Aim of the exercise: Exact copy required. Repeat the records, but keep the pictures out.

Rendered page images
-- Opening Marker --

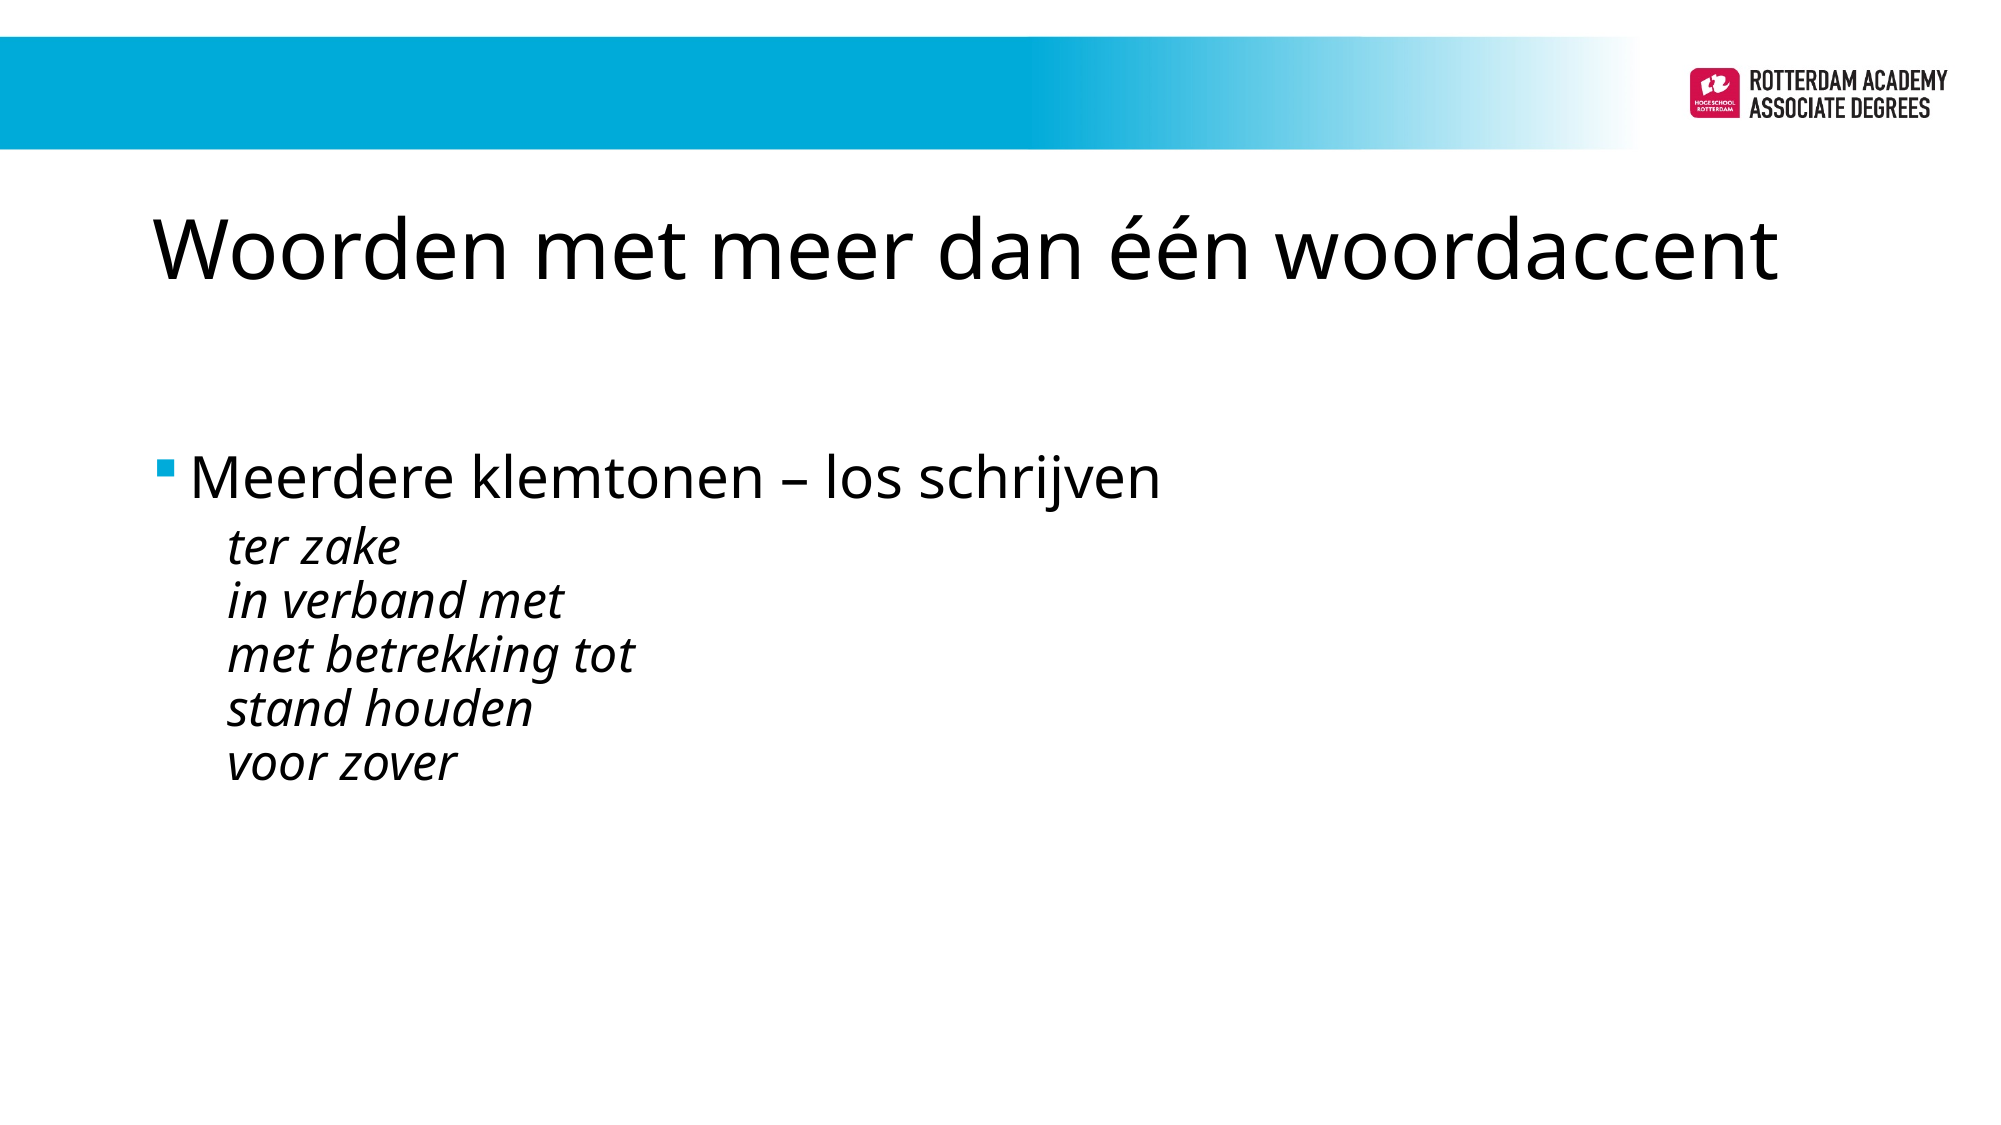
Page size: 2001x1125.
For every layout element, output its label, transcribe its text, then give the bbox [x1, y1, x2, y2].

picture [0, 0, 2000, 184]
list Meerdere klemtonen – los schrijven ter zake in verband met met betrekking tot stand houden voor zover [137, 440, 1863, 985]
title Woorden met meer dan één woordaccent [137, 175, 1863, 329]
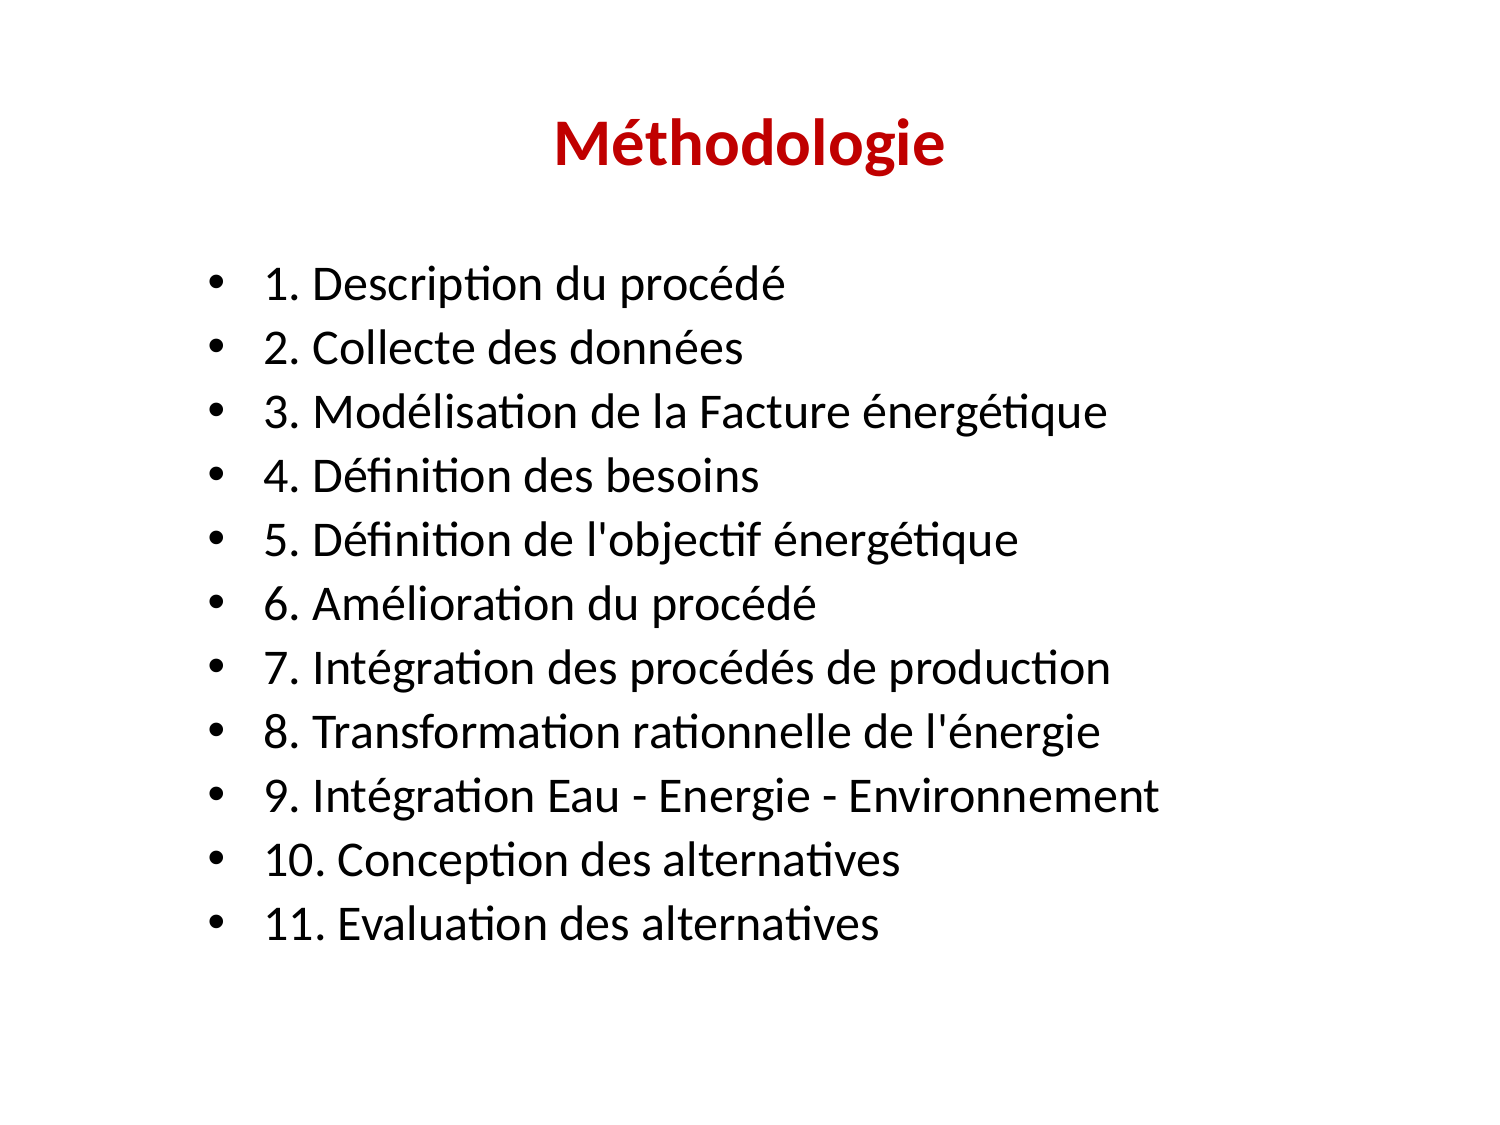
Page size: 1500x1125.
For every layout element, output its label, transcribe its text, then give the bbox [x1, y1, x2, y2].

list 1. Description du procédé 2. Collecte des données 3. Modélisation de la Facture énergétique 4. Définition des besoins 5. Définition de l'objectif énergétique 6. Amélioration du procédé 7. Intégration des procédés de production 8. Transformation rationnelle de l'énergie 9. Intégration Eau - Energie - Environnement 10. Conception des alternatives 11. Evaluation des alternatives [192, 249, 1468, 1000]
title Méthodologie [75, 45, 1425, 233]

-- Closing Marker --

Answer box:
Page size: 2001x1125.
For every layout element, output its label, transcribe its text, then give the bbox [x1, y1, x2, y2].

picture [0, 0, 2000, 184]
list Meerdere klemtonen – los schrijven ter zake in verband met met betrekking tot stand houden voor zover [137, 440, 1863, 985]
title Woorden met meer dan één woordaccent [137, 175, 1863, 329]
Page size: 1500x1125.
For every layout element, output its label, transcribe its text, then give the bbox [x1, y1, x2, y2].

list 1. Description du procédé 2. Collecte des données 3. Modélisation de la Facture énergétique 4. Définition des besoins 5. Définition de l'objectif énergétique 6. Amélioration du procédé 7. Intégration des procédés de production 8. Transformation rationnelle de l'énergie 9. Intégration Eau - Energie - Environnement 10. Conception des alternatives 11. Evaluation des alternatives [192, 249, 1468, 1000]
title Méthodologie [75, 45, 1425, 233]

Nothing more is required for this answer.